Shriat Laws: Block them, do not block them

Shariat Laws: Block them, do not block them Part II

Mohammad Akhtar,Ph.D

(This is in continuation with part I that was published previously in the July issue)

The stereotypes that were exploited in the ban movement were : a)Muslims are terrorists and barbarians, and b) they are out to destroy America and American ways. Therefore, Muslims need to be feared.

. Stereotypes are not the truth therefore they are used only as veiled and not upfront as the main reason - as was illustrated previously. The leaders in this situation to be identified are the legislators out to exploit the situation. Knowing fully well that Muslims are feared they conjured up the image that Muslims are up to doing something with Shariat- hence the move to ban it. “What truly angers me,” adds Scott, is that I can guarantee that I know what the people - like Swanger — think they are doing. They probably believe that they are “defending America” from some sort of threat. When they look in the mirror”- that is the self reinforcement. I am “Defender of Constitution” “protector of the country”– is the selling point used by the leader to sell “follow me as a leader”, for example, or give me the money or whatever form of exploitation one may have designed as part of the business. Right behind the leaders come the media and commercial and religious groups that get on the bandwagon to run their own shops around the dynamics of the situation.

════════════════

:: GIVEN REQUEST ::
Retype the part of the article on banning Shariat laws that begins at the words "Shriat Laws: Block" and stops after "the July issue)". The items are separate material, apart from the article on banning Shariat laws.

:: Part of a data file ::
════════════════

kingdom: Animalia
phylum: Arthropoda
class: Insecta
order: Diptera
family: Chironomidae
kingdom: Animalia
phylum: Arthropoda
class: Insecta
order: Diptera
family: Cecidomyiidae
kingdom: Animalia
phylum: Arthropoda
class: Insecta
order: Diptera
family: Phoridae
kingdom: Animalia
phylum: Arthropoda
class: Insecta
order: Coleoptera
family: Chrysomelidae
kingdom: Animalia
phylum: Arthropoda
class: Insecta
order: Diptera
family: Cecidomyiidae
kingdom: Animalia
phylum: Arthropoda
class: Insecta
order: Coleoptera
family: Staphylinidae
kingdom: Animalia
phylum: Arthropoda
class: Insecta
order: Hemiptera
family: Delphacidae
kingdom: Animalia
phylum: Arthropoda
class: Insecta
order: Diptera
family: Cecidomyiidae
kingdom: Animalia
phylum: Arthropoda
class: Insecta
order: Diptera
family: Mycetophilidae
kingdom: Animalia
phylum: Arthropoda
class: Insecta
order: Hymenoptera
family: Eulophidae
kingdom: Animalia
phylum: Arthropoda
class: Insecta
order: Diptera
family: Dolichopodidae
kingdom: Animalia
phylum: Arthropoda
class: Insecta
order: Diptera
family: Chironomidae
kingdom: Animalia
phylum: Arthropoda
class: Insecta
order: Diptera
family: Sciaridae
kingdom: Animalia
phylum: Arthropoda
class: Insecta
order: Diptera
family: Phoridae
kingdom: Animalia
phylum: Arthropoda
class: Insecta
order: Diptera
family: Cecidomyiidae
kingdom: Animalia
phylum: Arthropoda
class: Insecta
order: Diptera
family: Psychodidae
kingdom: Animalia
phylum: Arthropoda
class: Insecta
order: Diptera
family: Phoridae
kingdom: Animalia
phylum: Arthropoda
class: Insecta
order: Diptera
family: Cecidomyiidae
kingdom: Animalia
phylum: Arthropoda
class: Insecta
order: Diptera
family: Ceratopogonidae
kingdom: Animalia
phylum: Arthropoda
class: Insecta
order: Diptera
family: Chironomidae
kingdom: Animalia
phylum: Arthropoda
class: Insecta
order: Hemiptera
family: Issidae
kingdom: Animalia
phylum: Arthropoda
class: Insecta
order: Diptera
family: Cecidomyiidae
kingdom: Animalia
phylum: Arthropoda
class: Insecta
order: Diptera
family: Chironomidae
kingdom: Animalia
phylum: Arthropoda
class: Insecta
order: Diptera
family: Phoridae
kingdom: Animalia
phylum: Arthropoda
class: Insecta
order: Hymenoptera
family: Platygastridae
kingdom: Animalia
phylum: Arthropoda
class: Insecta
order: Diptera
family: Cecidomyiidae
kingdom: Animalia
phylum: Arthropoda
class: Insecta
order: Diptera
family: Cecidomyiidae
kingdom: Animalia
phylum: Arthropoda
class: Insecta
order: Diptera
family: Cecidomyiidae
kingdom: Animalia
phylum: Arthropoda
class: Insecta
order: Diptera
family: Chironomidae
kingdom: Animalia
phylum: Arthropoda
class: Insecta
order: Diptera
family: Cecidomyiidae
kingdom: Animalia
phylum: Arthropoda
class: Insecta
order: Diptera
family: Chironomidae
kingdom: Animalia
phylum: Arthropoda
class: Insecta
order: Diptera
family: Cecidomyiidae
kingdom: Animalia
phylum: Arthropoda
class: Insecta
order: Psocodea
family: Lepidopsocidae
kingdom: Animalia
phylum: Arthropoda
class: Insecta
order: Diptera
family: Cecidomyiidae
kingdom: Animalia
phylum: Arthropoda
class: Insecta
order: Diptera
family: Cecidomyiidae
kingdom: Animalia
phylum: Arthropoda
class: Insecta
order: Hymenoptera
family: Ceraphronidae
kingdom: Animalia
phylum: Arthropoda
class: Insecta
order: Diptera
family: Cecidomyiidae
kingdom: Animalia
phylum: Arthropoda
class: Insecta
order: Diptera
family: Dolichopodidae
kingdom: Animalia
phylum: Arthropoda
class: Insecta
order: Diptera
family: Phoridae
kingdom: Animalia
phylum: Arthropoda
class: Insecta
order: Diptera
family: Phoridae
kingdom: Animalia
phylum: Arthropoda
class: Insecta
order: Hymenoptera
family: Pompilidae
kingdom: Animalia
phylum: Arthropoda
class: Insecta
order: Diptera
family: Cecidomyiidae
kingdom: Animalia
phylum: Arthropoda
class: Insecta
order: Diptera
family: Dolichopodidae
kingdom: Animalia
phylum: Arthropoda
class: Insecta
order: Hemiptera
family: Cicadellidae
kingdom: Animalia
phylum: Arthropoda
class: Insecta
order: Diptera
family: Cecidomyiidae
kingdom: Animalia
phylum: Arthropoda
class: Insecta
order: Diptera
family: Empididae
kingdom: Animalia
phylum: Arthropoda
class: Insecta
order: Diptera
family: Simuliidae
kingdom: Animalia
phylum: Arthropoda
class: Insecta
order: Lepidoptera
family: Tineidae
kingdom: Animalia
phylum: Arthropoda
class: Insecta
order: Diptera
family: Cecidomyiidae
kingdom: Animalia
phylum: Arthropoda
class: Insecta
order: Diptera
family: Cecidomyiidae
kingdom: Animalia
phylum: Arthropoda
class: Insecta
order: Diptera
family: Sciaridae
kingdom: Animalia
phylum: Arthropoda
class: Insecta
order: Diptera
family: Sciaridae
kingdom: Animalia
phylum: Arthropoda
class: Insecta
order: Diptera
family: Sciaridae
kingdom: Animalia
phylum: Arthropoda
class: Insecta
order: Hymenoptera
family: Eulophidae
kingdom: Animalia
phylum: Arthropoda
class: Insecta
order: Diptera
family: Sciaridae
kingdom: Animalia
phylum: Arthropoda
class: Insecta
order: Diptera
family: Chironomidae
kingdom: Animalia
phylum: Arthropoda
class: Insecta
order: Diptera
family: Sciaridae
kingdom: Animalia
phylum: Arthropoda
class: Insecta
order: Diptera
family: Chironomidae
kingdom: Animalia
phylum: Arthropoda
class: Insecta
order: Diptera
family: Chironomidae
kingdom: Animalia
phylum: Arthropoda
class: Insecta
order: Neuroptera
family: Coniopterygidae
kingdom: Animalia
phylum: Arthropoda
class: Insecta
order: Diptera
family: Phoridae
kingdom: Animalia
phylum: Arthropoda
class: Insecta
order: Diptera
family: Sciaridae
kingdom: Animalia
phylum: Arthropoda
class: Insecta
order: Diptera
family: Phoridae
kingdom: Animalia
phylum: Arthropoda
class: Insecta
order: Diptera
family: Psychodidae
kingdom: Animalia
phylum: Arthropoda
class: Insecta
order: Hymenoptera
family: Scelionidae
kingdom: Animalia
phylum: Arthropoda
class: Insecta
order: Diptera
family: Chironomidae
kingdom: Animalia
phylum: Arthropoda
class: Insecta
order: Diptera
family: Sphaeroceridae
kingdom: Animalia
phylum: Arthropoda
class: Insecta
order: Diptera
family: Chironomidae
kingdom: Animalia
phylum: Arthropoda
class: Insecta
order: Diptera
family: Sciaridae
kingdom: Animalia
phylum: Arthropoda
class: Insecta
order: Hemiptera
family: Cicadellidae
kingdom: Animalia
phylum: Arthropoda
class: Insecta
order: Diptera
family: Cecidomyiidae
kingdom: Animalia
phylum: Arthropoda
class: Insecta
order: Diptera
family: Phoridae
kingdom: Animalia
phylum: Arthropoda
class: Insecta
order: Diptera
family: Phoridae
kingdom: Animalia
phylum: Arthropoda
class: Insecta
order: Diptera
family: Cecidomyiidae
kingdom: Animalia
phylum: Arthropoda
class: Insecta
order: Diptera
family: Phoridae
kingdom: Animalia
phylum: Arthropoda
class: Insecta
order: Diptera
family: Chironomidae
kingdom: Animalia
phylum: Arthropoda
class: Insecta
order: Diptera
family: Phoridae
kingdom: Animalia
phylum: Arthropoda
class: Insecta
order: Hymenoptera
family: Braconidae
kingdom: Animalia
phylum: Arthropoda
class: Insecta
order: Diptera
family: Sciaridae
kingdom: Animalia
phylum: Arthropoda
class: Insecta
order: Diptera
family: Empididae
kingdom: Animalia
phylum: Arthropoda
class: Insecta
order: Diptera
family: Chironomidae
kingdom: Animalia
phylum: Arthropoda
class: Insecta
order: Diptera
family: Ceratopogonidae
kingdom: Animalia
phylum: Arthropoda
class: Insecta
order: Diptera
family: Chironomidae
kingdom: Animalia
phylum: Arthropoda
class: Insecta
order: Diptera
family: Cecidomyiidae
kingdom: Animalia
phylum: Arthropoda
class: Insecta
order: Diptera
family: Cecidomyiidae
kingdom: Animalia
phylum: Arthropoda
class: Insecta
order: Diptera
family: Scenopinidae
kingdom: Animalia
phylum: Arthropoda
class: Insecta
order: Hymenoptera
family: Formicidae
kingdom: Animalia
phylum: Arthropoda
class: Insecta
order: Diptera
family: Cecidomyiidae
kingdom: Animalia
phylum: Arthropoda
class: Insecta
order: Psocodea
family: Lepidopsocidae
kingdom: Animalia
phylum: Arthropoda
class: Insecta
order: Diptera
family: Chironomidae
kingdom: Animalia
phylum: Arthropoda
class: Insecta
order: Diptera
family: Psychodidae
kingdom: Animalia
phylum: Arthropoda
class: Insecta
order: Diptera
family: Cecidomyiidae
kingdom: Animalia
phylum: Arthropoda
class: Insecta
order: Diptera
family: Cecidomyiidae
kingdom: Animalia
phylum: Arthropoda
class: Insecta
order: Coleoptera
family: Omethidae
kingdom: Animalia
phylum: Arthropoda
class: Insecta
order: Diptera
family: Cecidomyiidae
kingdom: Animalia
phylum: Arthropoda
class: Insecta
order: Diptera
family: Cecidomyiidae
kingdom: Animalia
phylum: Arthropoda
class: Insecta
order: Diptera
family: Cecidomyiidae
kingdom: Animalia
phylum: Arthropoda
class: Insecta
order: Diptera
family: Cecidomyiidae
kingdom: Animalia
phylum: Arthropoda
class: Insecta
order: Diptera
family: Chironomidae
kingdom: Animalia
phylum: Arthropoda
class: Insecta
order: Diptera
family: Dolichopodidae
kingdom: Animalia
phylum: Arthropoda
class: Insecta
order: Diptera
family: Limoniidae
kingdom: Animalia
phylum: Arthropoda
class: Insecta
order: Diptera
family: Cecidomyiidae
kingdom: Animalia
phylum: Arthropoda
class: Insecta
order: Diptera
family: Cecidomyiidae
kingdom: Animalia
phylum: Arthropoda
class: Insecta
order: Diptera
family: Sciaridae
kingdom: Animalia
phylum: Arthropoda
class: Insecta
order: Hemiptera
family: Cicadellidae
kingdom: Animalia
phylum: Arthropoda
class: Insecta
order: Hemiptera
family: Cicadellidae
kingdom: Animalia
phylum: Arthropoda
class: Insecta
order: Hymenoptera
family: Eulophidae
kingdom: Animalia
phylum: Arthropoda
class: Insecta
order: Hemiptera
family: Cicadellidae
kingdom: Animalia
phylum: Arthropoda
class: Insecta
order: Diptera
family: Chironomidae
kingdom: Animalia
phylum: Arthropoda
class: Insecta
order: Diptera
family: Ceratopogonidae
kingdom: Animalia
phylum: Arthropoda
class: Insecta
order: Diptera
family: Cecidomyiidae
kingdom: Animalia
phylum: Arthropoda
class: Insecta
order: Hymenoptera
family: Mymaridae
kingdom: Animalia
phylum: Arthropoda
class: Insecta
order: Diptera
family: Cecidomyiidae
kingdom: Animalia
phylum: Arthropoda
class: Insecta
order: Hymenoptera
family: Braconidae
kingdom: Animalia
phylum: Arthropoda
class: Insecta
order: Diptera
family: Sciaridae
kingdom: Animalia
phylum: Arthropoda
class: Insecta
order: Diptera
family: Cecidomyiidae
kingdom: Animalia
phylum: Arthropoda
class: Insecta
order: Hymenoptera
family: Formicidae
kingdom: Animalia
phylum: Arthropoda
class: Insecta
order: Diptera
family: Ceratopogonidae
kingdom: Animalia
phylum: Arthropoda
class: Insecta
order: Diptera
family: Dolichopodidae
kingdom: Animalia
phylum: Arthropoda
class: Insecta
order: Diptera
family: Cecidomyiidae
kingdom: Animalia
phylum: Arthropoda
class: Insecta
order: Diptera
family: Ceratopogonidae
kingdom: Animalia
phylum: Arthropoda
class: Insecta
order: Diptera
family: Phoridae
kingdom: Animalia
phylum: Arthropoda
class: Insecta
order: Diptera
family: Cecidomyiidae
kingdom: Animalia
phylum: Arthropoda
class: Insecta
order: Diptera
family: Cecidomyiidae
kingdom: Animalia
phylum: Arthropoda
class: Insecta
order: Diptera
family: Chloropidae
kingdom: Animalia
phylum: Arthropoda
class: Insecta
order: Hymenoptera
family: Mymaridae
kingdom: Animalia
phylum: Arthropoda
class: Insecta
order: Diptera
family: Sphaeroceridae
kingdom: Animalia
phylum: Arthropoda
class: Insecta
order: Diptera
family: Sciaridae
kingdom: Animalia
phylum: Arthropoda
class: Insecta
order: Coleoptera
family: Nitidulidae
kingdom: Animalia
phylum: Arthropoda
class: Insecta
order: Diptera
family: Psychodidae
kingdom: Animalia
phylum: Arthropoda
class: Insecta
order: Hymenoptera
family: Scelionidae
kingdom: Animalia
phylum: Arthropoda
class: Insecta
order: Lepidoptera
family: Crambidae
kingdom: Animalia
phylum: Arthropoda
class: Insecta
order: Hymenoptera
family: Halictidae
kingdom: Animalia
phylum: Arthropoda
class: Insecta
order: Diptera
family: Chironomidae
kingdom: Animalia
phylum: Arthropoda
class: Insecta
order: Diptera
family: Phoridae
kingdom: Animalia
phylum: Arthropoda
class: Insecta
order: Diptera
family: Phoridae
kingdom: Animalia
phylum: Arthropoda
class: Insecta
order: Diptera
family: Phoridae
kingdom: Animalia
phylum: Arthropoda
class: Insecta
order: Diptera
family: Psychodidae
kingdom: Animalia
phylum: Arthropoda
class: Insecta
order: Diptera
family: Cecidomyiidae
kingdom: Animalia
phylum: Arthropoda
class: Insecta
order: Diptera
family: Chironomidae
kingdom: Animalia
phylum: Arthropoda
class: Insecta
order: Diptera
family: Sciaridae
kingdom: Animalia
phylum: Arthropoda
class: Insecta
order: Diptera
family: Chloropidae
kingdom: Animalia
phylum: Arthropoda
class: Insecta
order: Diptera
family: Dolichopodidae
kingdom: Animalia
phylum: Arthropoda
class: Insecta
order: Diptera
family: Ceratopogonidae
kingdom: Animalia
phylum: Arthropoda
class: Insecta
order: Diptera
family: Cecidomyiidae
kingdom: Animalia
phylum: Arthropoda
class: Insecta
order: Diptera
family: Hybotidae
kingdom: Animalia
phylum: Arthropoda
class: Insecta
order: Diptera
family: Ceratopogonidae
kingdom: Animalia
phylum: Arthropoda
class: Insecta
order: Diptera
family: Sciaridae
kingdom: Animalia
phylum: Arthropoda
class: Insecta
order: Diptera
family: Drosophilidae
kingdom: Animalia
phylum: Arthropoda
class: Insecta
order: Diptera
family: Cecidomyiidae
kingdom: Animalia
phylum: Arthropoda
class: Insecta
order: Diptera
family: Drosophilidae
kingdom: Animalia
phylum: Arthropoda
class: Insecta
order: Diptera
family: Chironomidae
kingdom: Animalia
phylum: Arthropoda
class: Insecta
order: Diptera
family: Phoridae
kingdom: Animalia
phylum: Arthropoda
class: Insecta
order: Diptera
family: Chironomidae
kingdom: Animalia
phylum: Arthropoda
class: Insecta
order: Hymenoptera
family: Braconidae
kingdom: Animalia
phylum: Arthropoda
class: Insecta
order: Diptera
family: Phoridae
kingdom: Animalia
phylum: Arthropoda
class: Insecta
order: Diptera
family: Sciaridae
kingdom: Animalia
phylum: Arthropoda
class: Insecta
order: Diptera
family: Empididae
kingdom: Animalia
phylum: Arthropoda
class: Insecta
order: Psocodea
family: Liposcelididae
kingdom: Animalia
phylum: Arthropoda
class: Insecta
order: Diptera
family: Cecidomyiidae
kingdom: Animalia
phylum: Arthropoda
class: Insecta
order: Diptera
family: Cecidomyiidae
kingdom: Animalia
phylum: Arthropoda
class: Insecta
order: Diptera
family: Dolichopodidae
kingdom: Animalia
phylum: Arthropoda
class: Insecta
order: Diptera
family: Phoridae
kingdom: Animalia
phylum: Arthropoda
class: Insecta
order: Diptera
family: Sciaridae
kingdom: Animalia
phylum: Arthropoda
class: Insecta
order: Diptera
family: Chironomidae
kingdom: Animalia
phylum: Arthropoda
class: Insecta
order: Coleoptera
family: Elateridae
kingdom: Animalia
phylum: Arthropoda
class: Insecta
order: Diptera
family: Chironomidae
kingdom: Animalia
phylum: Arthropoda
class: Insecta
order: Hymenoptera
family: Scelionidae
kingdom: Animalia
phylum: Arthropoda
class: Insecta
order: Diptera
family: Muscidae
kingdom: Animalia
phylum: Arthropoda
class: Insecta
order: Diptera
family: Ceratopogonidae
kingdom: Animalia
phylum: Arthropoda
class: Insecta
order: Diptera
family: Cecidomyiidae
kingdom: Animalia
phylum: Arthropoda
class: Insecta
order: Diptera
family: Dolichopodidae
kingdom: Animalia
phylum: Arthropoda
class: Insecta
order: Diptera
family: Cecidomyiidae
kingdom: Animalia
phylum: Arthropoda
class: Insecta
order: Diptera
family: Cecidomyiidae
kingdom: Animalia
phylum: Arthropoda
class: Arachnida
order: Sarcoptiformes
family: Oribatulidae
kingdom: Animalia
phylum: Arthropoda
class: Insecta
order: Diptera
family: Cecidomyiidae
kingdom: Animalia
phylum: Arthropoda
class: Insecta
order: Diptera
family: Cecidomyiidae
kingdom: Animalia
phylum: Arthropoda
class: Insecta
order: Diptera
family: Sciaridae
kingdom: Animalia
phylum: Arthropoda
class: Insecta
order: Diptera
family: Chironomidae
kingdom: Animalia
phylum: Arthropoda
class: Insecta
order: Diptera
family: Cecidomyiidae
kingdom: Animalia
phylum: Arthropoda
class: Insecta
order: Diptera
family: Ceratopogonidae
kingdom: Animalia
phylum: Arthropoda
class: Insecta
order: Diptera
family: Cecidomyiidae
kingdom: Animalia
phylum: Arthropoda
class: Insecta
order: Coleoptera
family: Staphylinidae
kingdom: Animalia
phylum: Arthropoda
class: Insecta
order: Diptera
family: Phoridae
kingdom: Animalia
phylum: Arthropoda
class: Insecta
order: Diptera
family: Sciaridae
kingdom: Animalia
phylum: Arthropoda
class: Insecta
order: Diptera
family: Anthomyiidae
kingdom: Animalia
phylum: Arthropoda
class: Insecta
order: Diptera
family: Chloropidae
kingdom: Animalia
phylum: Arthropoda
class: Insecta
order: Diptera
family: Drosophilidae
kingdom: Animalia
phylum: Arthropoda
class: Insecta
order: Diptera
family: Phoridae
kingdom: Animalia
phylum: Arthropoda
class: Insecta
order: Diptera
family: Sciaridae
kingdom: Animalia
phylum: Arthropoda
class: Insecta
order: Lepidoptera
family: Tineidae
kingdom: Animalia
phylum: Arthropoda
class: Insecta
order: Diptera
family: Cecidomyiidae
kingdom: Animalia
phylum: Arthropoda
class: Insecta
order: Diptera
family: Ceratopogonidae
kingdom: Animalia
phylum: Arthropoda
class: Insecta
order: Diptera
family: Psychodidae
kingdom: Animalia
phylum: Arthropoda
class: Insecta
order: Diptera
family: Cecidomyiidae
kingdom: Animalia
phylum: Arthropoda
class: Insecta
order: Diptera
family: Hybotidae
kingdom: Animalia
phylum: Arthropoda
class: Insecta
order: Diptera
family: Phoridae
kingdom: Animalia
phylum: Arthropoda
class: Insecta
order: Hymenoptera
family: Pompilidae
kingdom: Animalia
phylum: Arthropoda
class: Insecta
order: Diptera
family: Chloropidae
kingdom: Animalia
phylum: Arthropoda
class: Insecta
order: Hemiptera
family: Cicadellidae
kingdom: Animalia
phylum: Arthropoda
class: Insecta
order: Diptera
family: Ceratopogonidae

════════════════

:: ANSWER FOR THIS EXERCISE ::
Shriat Laws: Block them, do not block them

Shariat Laws: Block them, do not block them Part II

Mohammad Akhtar,Ph.D

(This is in continuation with part I that was published previously in the July issue)